### Directions
Reproduce all of the data below word for word, leaving out the pictures.
═══ Source material
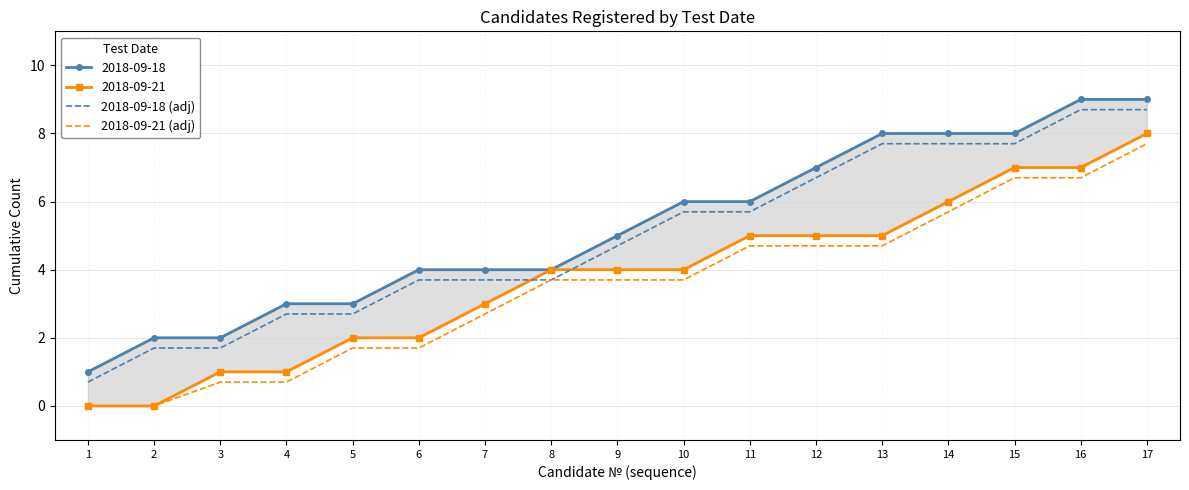

At which category does the chart reach its peak across all series?

16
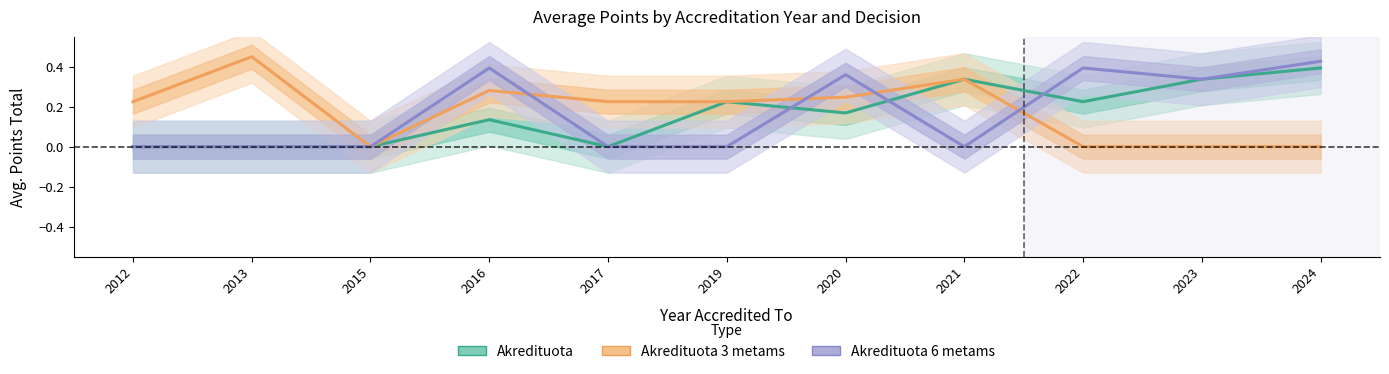

What are all the series names shown in the legend?

Akredituota, Akredituota 3 metams, Akredituota 6 metams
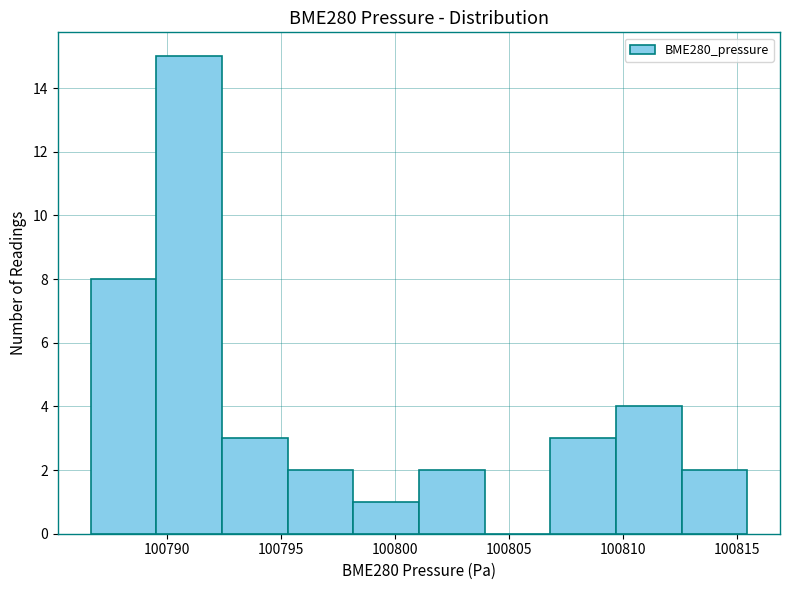

Reading left to right, transcribe this chart: for each bar, give the range it covers on the x-axis and its height. Neither the bar edges nor the heights are printed on the chart, so give them approximately, as read against the axes.

100786.5 to 100789.5: 8
100789.5 to 100792.5: 15
100792.5 to 100795.5: 3
100795.5 to 100798.0: 2
100798.0 to 100801.0: 1
100801.0 to 100804.0: 2
100804.0 to 100807.0: 0
100807.0 to 100809.5: 3
100809.5 to 100812.5: 4
100812.5 to 100815.5: 2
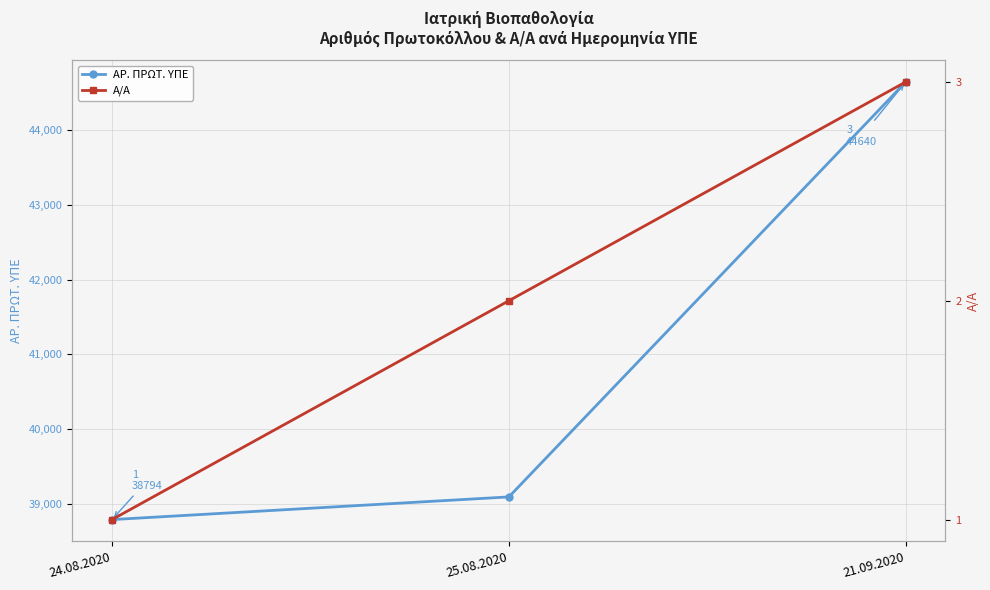

Rank the series by their average value, from lowest to highest.

Α/Α, ΑΡ. ΠΡΩΤ. ΥΠΕ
══════
### Solution for this exercise
At which category does the chart reach its peak across all series?

16

What are all the series names shown in the legend?

Akredituota, Akredituota 3 metams, Akredituota 6 metams

Reading left to right, transcribe this chart: for each bar, give the range it covers on the x-axis and its height. Neither the bar edges nor the heights are printed on the chart, so give them approximately, as read against the axes.

100786.5 to 100789.5: 8
100789.5 to 100792.5: 15
100792.5 to 100795.5: 3
100795.5 to 100798.0: 2
100798.0 to 100801.0: 1
100801.0 to 100804.0: 2
100804.0 to 100807.0: 0
100807.0 to 100809.5: 3
100809.5 to 100812.5: 4
100812.5 to 100815.5: 2

Rank the series by their average value, from lowest to highest.

Α/Α, ΑΡ. ΠΡΩΤ. ΥΠΕ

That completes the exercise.